* **About this exercise**:
Go through the listing beneath this task and return every line that carries the string "Right".

══════

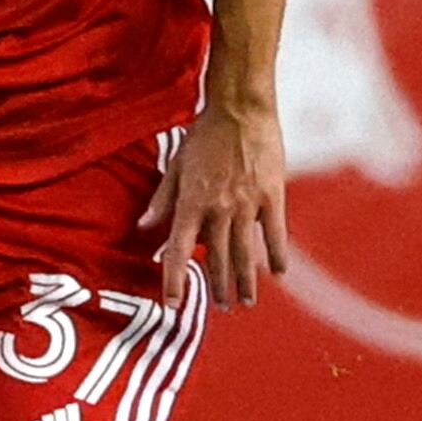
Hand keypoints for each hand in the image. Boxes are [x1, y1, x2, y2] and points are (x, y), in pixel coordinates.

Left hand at [141, 100, 287, 308]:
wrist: (240, 112)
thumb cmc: (203, 137)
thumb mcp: (175, 167)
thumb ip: (162, 200)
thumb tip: (144, 227)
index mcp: (190, 203)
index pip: (178, 250)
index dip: (174, 279)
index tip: (172, 303)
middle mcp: (218, 209)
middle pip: (216, 258)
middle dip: (217, 287)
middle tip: (221, 308)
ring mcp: (247, 205)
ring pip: (245, 252)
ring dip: (244, 281)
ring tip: (245, 303)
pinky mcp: (272, 197)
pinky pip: (275, 234)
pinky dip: (276, 255)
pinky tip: (277, 274)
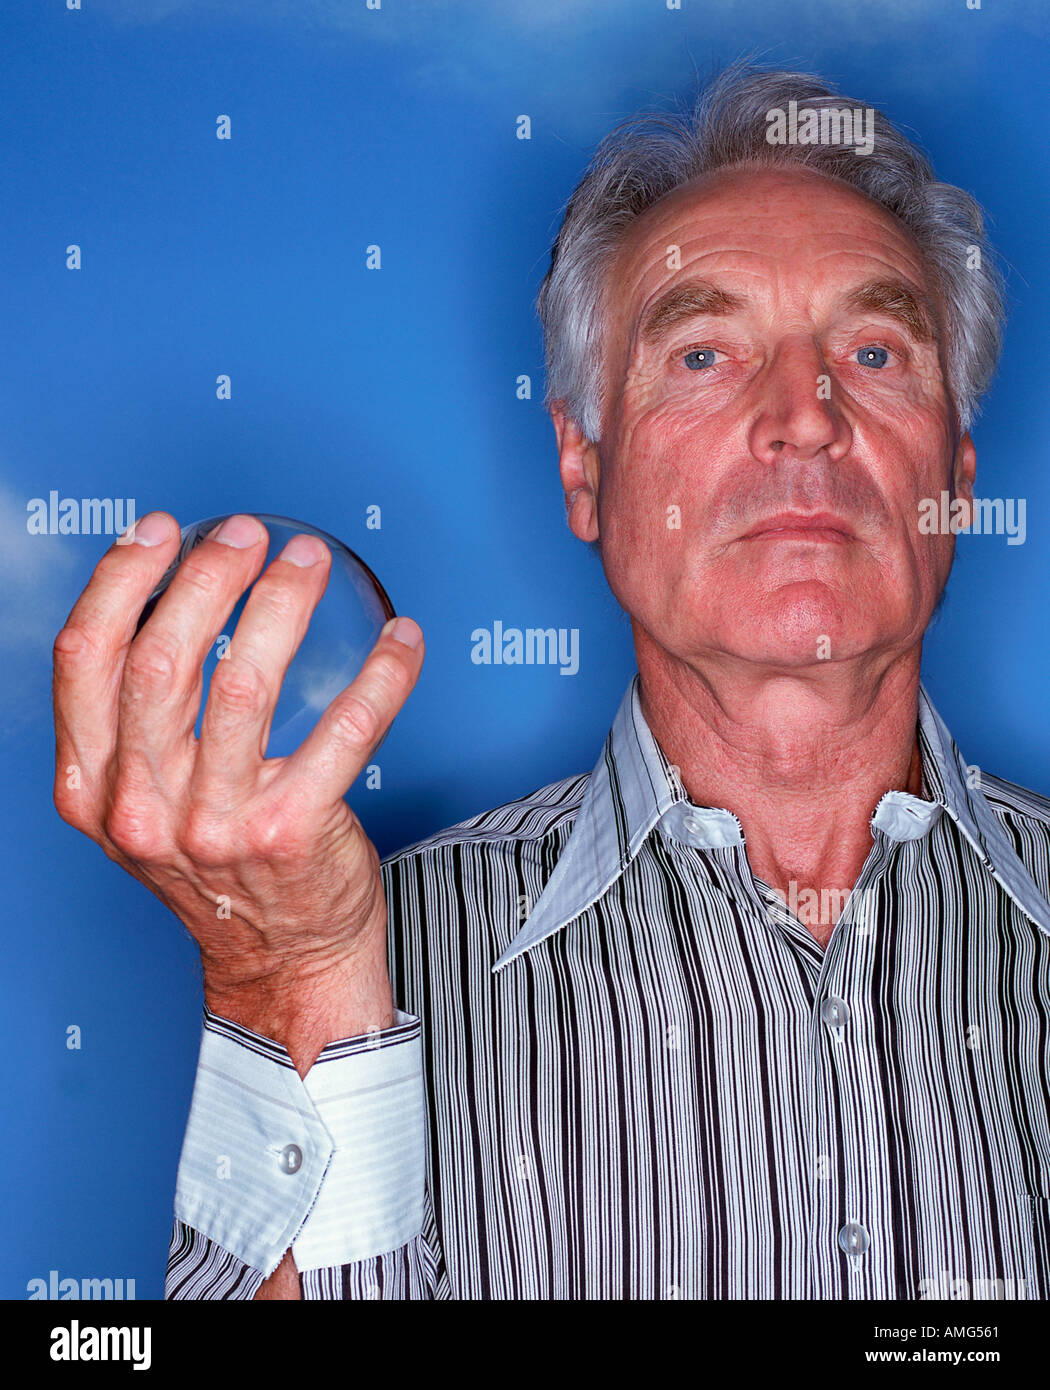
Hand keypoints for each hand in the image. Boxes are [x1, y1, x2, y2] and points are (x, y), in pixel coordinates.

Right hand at [52, 512, 423, 1052]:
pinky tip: (399, 641)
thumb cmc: (220, 866)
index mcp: (94, 789)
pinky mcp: (291, 831)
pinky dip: (381, 674)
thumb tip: (171, 602)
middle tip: (247, 535)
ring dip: (281, 604)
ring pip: (245, 683)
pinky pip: (346, 729)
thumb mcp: (145, 805)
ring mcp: (216, 825)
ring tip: (308, 562)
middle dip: (206, 577)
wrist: (281, 957)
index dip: (118, 581)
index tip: (159, 532)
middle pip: (161, 660)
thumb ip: (137, 729)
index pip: (84, 662)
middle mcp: (144, 808)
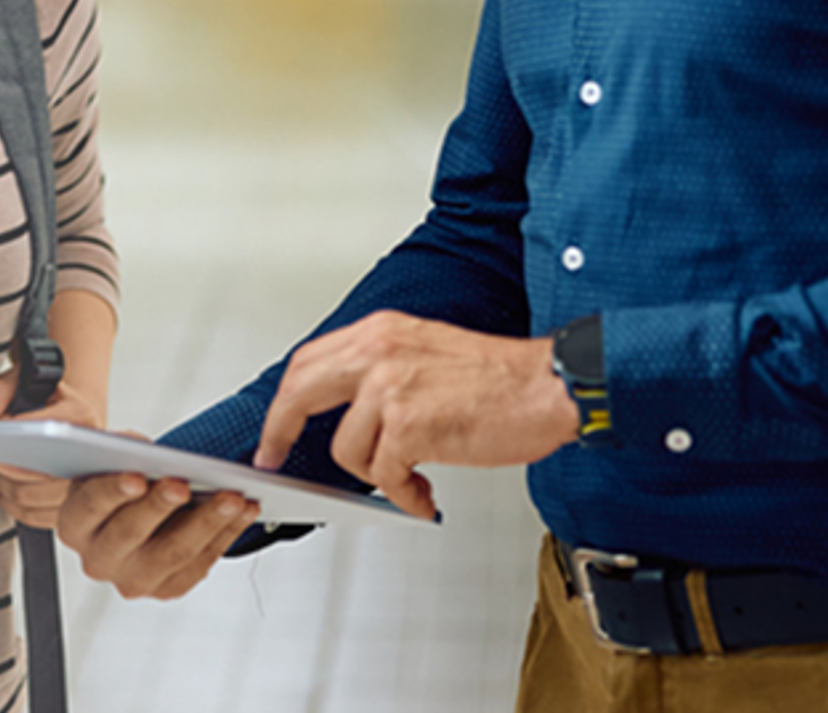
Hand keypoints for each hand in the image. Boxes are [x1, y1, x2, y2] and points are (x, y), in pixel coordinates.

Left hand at [0, 364, 108, 529]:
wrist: (70, 413)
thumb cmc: (45, 396)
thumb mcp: (23, 377)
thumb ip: (1, 390)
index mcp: (81, 416)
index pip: (50, 432)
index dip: (19, 439)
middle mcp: (90, 451)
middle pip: (44, 476)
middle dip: (9, 469)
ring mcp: (85, 482)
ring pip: (37, 498)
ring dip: (9, 488)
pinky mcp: (73, 505)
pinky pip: (39, 517)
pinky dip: (16, 507)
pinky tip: (6, 490)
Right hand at [54, 471, 259, 598]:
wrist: (130, 513)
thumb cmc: (118, 480)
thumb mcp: (108, 460)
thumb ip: (120, 453)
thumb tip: (149, 453)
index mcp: (75, 525)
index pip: (91, 507)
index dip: (112, 491)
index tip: (136, 477)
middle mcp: (98, 560)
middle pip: (131, 534)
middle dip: (160, 507)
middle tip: (184, 484)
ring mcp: (133, 580)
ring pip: (173, 554)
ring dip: (207, 522)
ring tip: (233, 497)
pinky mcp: (166, 589)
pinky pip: (199, 564)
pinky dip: (225, 535)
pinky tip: (243, 512)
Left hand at [251, 310, 577, 520]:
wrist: (551, 386)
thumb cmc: (501, 379)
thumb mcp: (426, 353)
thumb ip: (382, 374)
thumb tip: (349, 413)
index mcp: (380, 333)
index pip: (308, 362)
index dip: (285, 400)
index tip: (276, 426)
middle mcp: (379, 353)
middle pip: (299, 393)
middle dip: (280, 432)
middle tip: (276, 458)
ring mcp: (390, 388)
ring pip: (346, 450)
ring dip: (376, 476)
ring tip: (410, 480)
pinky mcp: (409, 426)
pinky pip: (383, 477)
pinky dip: (404, 495)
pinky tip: (424, 494)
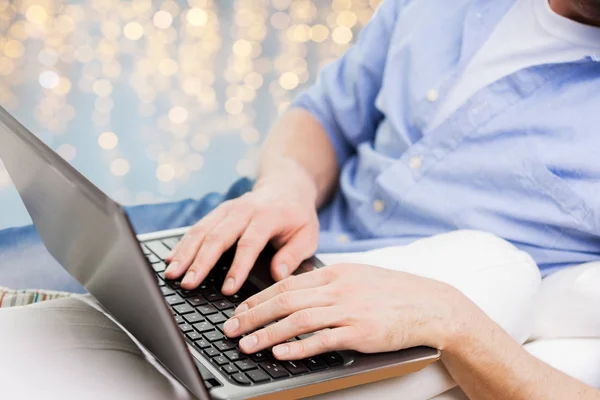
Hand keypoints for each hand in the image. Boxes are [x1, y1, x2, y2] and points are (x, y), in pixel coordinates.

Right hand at [165, 167, 319, 293]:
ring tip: (172, 274)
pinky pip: (196, 228)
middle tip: (188, 283)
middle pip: (218, 236)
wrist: (286, 185)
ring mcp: (227, 209)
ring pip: (202, 230)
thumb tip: (277, 275)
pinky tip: (170, 259)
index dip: (237, 267)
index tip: (227, 289)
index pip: (249, 243)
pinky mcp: (217, 212)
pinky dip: (182, 244)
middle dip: (200, 262)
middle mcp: (243, 210)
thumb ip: (293, 255)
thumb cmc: (297, 216)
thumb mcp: (308, 235)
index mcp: (267, 216)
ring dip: (185, 253)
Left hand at [222, 263, 472, 359]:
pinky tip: (281, 352)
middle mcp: (337, 289)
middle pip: (284, 301)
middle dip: (252, 315)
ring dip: (267, 333)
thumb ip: (327, 284)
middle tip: (230, 328)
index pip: (285, 284)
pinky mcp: (360, 331)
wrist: (428, 304)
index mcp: (333, 274)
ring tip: (246, 344)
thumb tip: (297, 293)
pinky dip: (298, 347)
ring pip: (297, 320)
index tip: (239, 309)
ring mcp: (348, 310)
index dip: (258, 298)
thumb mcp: (356, 278)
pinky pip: (323, 339)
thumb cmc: (391, 292)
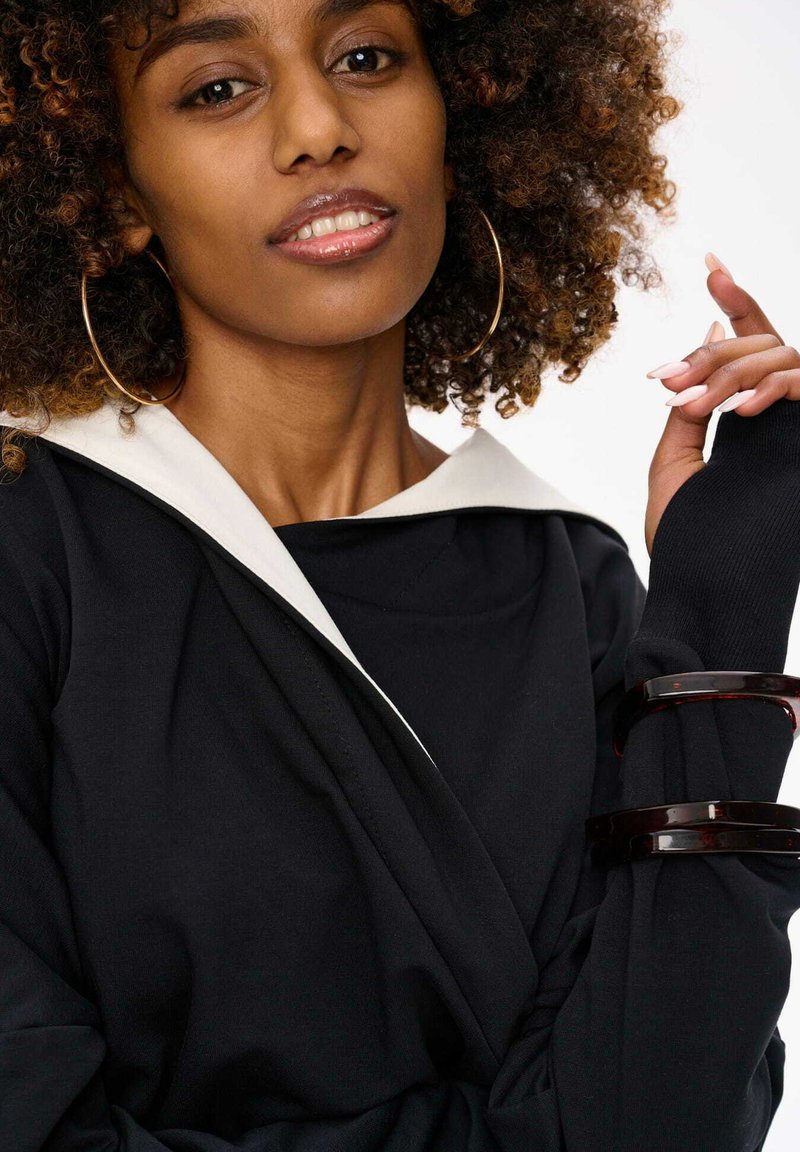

══════

* **Reply**:
Right hand at [52, 512, 423, 1052]:
Right hand at [54, 471, 259, 598]:
Right hand at [165, 167, 319, 293]:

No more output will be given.